The Republican lawmakers, including U.S. Reps. Ann Wagner (R-MO) and French Hill (R-AR) and U.S. Sens. Bill Hagerty (R-TN) and Mike Rounds (R-SD), said the SEC’s proposal will harm broker-dealers, investment advisors, and investors.

“While it is promoted as an investor protection measure, the Proposal’s true intention seems to be rewriting existing and well-functioning SEC regulations, such as Regulation Best Interest and the fiduciary standard. This is likely to result in a burdensome, one-size-fits-all approach being imposed on all broker-dealers and investment advisers, irrespective of the technology they utilize,” the lawmakers wrote in a Sept. 22 letter to SEC Chair Gary Gensler.

“This new, untested standard would apply indiscriminately, whether or not firms provide personalized investment recommendations or advice to their customers… If the SEC’s goal is to replace Reg BI and the existing fiduciary standard with the Proposal’s heightened ‘best interest’ standard, it should be transparent and direct about its actions. It should not rely on the recent attention around predictive data analytics or artificial intelligence as a pretext.
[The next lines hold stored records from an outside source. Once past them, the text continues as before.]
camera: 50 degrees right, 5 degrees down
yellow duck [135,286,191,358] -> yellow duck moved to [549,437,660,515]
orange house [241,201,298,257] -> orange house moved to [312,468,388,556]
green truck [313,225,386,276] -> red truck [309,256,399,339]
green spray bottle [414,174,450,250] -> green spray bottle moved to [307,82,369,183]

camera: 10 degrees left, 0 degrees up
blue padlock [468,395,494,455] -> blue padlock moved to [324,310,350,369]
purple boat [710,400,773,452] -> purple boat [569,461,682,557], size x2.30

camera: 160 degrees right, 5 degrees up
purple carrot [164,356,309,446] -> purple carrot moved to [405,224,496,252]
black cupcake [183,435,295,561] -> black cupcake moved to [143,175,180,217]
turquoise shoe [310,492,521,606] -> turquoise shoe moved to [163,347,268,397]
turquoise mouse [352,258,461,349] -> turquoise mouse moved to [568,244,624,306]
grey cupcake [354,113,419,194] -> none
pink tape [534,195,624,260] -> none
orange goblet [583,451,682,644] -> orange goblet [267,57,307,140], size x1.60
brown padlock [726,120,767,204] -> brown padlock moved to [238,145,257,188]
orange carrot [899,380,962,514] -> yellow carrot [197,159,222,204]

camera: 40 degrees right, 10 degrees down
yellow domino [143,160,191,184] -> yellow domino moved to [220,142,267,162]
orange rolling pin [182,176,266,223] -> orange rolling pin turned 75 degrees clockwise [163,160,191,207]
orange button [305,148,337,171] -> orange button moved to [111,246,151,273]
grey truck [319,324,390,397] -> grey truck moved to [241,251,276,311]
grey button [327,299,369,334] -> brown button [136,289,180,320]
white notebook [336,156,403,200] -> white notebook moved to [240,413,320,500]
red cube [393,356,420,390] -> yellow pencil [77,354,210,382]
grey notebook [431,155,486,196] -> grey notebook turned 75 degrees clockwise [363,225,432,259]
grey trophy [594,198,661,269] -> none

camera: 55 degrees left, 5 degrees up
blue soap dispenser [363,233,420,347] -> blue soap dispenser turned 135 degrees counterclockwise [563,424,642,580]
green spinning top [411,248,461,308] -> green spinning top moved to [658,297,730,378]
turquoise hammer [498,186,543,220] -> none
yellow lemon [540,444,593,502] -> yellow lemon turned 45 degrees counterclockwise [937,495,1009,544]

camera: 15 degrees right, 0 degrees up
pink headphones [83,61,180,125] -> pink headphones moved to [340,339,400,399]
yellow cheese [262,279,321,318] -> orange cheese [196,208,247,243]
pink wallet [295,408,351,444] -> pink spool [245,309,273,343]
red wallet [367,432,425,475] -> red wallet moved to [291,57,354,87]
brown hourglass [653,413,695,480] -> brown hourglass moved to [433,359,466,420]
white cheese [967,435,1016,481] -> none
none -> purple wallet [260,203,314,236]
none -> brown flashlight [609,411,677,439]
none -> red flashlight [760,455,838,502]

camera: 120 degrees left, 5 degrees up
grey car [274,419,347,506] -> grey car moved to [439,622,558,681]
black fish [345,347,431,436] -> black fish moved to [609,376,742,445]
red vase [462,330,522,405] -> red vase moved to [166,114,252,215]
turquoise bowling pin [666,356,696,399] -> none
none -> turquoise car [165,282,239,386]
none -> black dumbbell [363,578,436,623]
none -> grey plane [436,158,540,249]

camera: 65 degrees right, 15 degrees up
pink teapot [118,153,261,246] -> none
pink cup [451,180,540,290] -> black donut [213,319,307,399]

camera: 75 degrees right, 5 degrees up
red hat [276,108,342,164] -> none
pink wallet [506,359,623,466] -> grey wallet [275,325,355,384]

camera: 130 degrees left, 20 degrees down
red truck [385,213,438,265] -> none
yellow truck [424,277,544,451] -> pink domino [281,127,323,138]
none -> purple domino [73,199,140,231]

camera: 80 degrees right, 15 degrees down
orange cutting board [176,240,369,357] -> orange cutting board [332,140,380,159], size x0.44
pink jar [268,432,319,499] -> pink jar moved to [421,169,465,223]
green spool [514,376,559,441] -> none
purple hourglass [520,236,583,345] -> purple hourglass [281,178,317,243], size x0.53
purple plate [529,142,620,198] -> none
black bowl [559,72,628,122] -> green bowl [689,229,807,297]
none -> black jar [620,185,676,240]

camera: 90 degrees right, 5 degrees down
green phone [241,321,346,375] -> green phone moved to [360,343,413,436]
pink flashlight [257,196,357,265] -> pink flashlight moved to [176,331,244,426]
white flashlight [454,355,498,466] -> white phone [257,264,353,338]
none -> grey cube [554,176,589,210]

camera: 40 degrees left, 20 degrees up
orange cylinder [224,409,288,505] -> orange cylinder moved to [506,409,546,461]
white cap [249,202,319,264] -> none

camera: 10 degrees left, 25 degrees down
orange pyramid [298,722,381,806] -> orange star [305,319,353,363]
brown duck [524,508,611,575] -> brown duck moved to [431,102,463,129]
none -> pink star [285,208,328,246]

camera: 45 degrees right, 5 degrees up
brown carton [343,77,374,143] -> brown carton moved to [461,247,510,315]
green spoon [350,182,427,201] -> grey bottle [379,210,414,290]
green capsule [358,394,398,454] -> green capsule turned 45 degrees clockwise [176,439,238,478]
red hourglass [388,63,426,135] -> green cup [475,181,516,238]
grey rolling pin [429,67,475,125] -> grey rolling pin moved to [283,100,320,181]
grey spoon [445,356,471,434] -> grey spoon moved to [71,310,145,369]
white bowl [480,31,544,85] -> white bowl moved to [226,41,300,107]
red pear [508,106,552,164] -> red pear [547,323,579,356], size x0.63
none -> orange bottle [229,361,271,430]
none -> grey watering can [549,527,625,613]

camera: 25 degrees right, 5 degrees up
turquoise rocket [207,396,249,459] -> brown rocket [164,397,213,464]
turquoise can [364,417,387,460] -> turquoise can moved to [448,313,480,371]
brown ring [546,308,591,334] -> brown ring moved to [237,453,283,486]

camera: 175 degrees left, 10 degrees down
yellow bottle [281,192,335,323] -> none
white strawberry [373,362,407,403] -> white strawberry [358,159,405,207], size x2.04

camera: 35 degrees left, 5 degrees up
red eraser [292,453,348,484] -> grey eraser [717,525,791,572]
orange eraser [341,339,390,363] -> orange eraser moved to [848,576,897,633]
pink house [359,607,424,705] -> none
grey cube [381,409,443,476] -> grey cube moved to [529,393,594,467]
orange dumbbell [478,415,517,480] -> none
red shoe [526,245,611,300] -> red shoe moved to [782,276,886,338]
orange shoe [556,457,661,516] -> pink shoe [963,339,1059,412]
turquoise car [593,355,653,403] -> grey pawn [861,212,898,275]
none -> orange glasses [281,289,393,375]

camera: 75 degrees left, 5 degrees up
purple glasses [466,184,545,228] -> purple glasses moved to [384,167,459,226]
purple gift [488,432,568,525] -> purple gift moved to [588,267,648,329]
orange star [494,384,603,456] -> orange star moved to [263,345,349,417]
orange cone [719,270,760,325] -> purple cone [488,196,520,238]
Furthermore, if the SEC intends to assume the role of a technology regulator, it should seek explicit authority from Congress,” the letter said.

One of the big issues for the Republicans is that the proposed rule casts a broad net over what constitutes “covered technology,” encompassing any “analytical, technological, or computational function, algorithm, model, correlation matrix, or similar method or process that optimizes for, predicts, guides, forecasts, or directs investment-related behaviors or outcomes.”

They said this definition includes AI, machine learning, and neural networks as well as basic tools that broker-dealers and investment advisors commonly employ in their operations. The compliance burden associated with these rules would be substantial, particularly for smaller firms, they said.